With the onset of my new show, The Dinner Party, I have been taking a keen look at everything that surrounds food, as much as food itself. So this year, I attended The National Restaurant Association Show, which thrived at McCormick Place from May 5th to 8th. A gargantuan show aimed at providing the food service industry with anything it might need from table settings and pans, to processors and fryers, to food and beverage options, it is slightly overwhelming to say the least. From the highly organic to the wildly processed, from around the world, anything even remotely associated with food was available for one's viewing, trying and tasting pleasure. The show took in 61,000 people from 100 countries, a five percent increase over 2011, who attended to scope out over 1,900 exhibiting companies. The National Restaurant Association show is a force to be reckoned with, representing a significant inflow of tourism dollars for the city of Chicago.

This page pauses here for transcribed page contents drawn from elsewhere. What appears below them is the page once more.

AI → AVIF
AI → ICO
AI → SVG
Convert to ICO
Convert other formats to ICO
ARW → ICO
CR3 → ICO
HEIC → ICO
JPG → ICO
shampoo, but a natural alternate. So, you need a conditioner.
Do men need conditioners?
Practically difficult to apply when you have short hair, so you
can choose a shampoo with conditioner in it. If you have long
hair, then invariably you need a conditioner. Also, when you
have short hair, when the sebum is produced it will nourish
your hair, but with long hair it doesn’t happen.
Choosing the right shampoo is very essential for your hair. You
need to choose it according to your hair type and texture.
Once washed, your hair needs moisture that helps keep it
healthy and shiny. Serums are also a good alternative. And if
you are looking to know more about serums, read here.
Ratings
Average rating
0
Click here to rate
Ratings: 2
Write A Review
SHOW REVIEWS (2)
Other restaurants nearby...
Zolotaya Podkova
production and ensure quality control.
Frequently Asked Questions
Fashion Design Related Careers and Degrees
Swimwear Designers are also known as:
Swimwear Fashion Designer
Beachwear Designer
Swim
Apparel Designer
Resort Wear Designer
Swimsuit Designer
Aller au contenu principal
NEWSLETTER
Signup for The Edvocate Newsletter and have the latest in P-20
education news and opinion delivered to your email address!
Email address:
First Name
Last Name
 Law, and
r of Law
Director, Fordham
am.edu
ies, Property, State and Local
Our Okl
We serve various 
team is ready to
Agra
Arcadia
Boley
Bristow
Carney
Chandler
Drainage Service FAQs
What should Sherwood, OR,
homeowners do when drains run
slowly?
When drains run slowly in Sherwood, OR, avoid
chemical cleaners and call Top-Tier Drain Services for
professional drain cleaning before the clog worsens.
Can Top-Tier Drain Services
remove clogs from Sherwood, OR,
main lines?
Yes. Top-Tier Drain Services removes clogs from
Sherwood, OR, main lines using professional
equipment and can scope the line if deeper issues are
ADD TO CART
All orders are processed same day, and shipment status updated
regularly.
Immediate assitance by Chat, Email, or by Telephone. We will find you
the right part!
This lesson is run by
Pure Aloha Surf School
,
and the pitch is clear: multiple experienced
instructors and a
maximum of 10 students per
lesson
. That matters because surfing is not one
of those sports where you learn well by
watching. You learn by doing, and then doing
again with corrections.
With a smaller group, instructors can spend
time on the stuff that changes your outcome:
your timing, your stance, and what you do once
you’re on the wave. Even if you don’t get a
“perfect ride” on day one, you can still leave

However, the most ingenious offering in this aisle was brought forward by three Scots who make up the burgeoning company, Qikserve. Qikserve allows the customer to scan a QR code, which can be as simply or elegantly designed as the restaurant chooses, on the dining table on to their phone. This immediately brings up the menu (no more printing and wasting of menus) and allows you to order anything, including hold the mayo, on the phone. It also alerts the wait staff and kitchen that your order has been placed. You can re-order as you go and pay when you want, saving time and headaches. While there are other companies out there that offer paperless menus, they require installing an electronic pad to the restaurant table, which seems bulky, complicated and expensive, when you might as well just use your phone. How we order in restaurants is changing for the better and this was certainly a thrill for me.
After walking miles at McCormick Place, the day ended in true Chicago hospitality as Chef Homaro Cantu of Moto and Ing fame, and the inaugural The Dinner Party chef, opened his doors to NRA show attendees who wanted to experience the other-worldly in food. Members of his team, including Top Chef contestants Chris Jones and Richie Farina and Future Food co-host Ben Roche, created delicious curiosities such a 'Corn Reconfigured' (corn is all forms possible, including freeze dried), 'Forest Foraging' (like piglets we sought out little mushrooms in a sculptural forest on our plate) and 'Tongue in Cheek' (you've got that one, right?) and, of course, our menus were printed on edible chips. Seeing is believing, so hopefully you were able to take advantage of the Travelzoo deal that offered up a 10 course tasting at Ing for only $99, making it hard to know who to thank more: Travelzoo or Homaro.
You don't need to see the throngs of people at the NRA Show to know that the food service industry is a thriving business and that keeping the ever-growing number of foodies happy and satiated is a growing concern. I was certainly one of those by the end of last Monday and remain excited about some of the new and environmental developments on our restaurant horizon.